Final Report Summary - POSTICK (Post-graduate training network for capacity building to control ticks and tick-borne diseases)
RTP1 focussed on two complementary aspects of the tick-borne bovine bacterial pathogen Anaplasma marginale, responsible for the disease anaplasmosis, which is endemic in tropical and subtropical areas worldwide. Many different strains exist, which vary in morphology, protein sequence, infectivity for ticks, antigenicity and pathogenicity. Four such strains form different geographic areas were characterised and compared at the genetic and antigenic levels. A Brazilian strain of low pathogenicity was compared with the existing Anaplasma centrale blood vaccine for ability to protect against a virulent Israeli strain of A. marginale. These studies emphasised the limitations of strain differences and the importance of stimulating an effective immune response in A. marginale vaccine development.
RTP2 examined the mechanisms underlying the modulation of the host immune response at the tick bite site and the allergenic potential of tick antigens. Study of tick bite site skin biopsies, human serum samples and in vitro assays revealed novel data on host cytokine expression and basophil activation and tick salivary immune inhibition during and after tick feeding in mice and humans.
RTP3 focussed on two economically important genera of tick-borne protozoa, Theileria and Babesia. Bioinformatic approaches yielded new information on mechanisms of life cycle stage differentiation and identified novel parasite surface antigens with potential application in transmission-blocking vaccines. In addition, development of species-specific diagnostic assays enabled assessment of the zoonotic potential of Babesia parasites circulating in Belgium.
In RTP4, two contrasting approaches examined tick cell innate defence responses to arbovirus infection. The first identified components of several antiviral innate immunity signalling pathways known from insects in tick cells and characterised their role in arbovirus replication. The second utilised whole transcriptome sequencing, proteomics and gene knock-down studies to identify novel tick genes and proteins that could be involved in tick innate immunity and cell stress responses to infection with tick-borne encephalitis virus.
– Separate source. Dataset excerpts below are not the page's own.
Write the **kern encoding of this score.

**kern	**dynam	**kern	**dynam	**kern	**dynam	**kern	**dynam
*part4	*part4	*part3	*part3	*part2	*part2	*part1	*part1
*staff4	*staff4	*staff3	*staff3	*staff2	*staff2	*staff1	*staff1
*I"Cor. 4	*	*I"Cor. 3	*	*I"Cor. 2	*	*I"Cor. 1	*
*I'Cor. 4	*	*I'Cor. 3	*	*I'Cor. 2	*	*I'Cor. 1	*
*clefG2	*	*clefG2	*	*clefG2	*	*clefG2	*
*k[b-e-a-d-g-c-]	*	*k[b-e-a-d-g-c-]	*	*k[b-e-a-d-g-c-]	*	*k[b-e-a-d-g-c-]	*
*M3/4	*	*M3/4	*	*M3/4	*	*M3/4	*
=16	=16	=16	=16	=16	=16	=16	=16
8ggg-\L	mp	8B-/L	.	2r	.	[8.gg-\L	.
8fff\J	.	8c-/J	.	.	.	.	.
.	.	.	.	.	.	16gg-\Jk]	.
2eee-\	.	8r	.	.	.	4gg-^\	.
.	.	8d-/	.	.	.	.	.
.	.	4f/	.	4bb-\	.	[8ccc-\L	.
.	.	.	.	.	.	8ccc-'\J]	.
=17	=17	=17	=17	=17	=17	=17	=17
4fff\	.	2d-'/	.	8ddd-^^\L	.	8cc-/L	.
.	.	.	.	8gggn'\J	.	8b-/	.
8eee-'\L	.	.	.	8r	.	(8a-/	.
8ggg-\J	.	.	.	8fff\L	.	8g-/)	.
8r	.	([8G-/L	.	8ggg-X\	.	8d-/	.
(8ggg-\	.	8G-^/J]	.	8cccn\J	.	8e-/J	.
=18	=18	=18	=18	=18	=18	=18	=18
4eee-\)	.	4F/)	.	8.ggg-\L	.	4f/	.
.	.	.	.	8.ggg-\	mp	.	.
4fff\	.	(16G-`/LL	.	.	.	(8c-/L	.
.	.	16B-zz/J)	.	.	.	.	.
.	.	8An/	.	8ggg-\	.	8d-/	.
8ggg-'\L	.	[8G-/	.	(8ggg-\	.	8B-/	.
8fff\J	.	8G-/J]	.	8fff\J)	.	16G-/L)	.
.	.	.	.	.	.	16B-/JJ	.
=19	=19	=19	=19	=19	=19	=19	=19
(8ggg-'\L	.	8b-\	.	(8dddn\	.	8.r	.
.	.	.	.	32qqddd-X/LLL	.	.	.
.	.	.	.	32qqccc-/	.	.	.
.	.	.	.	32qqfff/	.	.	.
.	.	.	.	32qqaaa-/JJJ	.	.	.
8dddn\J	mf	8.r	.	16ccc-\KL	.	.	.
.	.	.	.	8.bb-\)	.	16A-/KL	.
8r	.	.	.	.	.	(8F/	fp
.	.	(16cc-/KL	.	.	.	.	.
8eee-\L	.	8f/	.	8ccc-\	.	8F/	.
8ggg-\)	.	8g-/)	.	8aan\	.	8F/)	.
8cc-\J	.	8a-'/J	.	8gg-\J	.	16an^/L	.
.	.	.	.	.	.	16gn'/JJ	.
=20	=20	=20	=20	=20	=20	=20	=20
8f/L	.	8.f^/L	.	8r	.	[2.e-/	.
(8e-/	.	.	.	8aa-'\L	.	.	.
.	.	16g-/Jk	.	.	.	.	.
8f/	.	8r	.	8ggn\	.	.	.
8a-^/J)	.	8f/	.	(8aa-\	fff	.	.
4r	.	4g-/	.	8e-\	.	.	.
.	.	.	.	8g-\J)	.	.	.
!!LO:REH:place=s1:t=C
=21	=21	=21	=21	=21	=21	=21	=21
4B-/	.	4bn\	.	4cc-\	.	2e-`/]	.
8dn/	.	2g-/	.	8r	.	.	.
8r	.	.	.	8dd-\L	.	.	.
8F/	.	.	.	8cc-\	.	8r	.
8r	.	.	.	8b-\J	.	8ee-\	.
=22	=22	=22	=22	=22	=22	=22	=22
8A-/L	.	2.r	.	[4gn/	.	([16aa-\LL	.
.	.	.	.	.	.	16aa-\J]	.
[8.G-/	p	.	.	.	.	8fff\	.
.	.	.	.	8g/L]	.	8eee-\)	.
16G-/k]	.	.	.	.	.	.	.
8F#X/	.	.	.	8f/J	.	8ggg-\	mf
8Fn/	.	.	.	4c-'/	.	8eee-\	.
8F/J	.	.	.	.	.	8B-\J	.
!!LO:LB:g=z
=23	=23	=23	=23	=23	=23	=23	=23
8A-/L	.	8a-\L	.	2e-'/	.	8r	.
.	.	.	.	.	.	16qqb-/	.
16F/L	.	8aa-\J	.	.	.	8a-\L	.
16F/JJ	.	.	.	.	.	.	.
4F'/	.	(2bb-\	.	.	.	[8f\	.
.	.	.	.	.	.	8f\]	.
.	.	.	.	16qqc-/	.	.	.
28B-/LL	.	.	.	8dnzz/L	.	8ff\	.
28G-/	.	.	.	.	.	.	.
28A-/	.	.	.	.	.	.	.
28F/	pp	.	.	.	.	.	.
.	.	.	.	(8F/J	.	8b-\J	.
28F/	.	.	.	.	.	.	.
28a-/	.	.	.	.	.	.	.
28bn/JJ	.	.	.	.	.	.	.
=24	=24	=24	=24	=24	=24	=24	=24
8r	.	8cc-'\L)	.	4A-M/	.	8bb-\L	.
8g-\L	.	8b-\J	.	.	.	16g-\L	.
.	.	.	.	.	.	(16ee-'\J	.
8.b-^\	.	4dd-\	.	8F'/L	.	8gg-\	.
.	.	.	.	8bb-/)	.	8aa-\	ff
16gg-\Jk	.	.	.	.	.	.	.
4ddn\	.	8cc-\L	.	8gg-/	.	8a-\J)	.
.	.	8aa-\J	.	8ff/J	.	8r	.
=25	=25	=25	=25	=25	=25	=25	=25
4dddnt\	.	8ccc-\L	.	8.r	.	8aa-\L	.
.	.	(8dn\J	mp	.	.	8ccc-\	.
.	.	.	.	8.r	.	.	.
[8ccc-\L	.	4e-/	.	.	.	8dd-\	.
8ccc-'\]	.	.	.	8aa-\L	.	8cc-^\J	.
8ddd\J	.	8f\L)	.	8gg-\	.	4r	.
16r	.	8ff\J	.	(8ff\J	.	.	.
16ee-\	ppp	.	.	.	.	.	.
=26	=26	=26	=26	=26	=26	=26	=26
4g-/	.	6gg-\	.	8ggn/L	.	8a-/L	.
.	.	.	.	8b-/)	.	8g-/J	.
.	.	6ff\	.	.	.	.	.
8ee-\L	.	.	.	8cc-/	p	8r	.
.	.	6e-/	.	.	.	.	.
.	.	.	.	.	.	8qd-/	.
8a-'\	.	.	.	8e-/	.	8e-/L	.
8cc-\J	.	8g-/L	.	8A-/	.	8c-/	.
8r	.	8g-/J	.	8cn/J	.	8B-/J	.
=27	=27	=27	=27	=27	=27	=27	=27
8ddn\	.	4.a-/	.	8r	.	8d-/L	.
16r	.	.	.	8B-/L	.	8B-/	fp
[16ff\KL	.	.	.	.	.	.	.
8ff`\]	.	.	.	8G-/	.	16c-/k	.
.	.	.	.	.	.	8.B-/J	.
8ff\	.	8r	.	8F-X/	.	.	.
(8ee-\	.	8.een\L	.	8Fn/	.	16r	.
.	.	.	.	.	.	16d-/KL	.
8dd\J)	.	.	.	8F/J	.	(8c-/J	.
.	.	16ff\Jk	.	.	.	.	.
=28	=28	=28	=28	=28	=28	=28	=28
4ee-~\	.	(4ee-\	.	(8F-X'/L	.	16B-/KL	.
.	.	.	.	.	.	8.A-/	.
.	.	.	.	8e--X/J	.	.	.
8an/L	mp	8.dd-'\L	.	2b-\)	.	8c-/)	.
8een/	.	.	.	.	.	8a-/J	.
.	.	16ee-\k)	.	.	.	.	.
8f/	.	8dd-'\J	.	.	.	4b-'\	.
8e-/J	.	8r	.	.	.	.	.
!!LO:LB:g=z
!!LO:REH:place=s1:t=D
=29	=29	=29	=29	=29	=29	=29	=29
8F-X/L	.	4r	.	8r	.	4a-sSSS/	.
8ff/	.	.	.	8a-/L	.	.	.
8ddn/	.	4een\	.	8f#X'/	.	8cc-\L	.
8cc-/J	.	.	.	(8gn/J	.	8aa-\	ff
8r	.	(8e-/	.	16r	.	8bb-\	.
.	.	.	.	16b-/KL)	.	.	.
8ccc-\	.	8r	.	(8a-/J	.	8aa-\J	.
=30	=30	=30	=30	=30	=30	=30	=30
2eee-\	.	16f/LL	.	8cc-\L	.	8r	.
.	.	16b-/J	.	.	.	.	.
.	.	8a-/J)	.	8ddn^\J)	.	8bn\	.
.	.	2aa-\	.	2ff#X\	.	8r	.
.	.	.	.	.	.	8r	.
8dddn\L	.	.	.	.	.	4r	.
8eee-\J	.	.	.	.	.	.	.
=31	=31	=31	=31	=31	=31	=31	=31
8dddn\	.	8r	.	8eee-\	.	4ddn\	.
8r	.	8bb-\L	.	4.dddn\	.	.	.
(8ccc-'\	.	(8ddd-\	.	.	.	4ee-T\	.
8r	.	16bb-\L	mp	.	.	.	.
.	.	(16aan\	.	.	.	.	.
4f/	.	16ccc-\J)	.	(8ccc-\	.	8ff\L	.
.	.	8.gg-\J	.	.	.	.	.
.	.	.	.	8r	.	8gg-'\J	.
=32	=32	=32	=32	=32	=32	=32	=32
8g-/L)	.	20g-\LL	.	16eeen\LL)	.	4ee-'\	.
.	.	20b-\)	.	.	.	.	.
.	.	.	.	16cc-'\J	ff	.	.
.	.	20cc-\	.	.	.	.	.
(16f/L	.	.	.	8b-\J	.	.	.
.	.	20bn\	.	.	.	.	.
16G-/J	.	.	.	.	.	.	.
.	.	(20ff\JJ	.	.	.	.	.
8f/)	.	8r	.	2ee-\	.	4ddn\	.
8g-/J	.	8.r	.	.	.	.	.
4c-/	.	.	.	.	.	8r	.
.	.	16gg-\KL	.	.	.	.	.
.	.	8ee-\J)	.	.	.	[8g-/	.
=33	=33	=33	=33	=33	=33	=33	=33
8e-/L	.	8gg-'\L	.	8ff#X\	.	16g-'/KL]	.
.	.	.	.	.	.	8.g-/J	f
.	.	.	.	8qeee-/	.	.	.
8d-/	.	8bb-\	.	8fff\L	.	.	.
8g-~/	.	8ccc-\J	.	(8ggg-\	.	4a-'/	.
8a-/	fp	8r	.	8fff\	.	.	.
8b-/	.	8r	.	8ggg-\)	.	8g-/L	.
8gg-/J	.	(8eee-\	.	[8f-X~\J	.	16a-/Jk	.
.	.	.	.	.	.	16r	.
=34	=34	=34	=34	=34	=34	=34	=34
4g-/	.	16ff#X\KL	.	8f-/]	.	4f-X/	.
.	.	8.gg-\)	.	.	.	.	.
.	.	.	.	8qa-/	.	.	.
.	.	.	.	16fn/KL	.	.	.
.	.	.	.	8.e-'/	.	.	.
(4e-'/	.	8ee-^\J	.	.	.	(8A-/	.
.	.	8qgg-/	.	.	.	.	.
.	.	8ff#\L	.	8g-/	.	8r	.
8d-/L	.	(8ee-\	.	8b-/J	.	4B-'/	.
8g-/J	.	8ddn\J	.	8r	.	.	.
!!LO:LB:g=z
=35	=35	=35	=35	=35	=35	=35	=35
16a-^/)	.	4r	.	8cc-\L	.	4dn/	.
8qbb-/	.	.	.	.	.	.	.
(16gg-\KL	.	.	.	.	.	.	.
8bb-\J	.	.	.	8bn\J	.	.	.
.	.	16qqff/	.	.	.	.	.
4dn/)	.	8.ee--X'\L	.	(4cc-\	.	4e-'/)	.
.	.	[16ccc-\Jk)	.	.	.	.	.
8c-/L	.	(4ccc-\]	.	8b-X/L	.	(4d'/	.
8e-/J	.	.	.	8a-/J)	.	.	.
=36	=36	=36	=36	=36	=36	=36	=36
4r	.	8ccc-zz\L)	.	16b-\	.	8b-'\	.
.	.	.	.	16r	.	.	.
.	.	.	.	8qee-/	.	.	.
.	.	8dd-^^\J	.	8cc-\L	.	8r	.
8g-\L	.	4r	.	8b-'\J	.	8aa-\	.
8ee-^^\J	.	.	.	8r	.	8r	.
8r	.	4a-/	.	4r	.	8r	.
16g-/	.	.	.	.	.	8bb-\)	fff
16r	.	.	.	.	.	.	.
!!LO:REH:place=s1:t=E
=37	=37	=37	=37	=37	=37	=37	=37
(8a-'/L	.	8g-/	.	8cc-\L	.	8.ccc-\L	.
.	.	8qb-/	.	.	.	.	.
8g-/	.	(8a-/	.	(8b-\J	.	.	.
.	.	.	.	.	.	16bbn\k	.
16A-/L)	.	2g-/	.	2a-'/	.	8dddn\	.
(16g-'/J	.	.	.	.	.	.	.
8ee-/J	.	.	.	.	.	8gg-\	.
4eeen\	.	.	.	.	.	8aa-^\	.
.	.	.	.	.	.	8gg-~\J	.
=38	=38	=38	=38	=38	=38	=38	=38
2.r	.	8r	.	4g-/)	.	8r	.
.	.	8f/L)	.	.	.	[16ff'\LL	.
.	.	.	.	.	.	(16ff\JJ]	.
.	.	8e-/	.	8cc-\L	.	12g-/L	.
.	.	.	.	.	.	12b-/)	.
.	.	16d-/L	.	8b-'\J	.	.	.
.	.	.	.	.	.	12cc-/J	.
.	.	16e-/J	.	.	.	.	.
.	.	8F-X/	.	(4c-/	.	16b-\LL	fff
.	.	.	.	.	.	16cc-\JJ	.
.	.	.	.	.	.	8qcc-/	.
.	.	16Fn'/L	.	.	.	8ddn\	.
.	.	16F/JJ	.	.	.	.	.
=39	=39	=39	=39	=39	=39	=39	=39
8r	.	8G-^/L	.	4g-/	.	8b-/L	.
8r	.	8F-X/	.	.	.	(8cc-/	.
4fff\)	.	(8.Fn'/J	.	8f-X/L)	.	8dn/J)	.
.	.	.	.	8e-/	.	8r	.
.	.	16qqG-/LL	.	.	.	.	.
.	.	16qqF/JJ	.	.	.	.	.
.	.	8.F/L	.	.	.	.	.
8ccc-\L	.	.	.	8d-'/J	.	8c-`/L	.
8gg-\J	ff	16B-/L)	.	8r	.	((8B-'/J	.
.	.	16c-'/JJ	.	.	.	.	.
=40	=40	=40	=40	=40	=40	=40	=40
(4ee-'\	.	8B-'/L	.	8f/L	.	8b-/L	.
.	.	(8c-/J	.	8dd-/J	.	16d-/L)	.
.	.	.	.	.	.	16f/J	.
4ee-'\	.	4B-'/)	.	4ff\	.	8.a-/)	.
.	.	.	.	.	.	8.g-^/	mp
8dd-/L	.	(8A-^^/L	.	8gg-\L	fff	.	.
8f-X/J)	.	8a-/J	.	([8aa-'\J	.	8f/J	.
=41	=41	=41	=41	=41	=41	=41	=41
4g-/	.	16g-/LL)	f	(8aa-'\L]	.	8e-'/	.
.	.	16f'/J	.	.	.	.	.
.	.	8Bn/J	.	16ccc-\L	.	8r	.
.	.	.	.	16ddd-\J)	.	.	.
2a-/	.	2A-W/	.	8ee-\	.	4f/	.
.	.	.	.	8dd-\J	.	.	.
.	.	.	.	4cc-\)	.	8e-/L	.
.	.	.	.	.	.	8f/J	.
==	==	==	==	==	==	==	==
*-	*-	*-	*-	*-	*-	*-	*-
RTP5 focussed on identification and characterization of tick proteins involved in tick-pathogen interactions resulting in several new candidate vaccine antigens for the control of vector infestations and pathogen infection. New protocols were developed to optimise the application of proteomics techniques to tick research, including a phylogenomics approach using de novo sequencing from proteomics data as a tool for the phylogenetic analysis of tick species in which sequence data is a limiting factor.
RTP6 examined the role of tick molecules in modulation of vector-host interactions. Six novel tick defensins with putative antimicrobial activity were identified and partially characterised. Glycoproteins were purified from cell lines derived from several tick species and their role in infection with tick-borne encephalitis virus examined.
RTP7 included development and optimisation of artificial feeding systems for different hard tick species, and studies on the tick-borne bacterial genus Ehrlichia. RTP7.1 established a relatively large-scale membrane feeding system for hard ticks which can be used successfully for screening potential acaricidal compounds and should also be applicable to tick-pathogen interaction studies. Conditions were optimised for at least one tick species, but the system was not suitable for all tested species and the unsuitability of artificial feeding for continuous tick colony maintenance was confirmed.
In RTP7.2a a novel Ehrlichia recently isolated from Brazilian ticks was cultivated in tick and mammalian cells and characterised by microscopy and phylogenetic analysis as a new species, designated Ehrlichia mineirensis.
RTP7.2b examined the effect of co-infection with an arbovirus on Ehrlichia canis kinetics in tick and mammalian cells in vitro. Presence of the virus did not significantly affect E. canis growth in tick cells, but presence of E. canis resulted in increased virus infection and replication rates on transfer from tick to mammalian cells.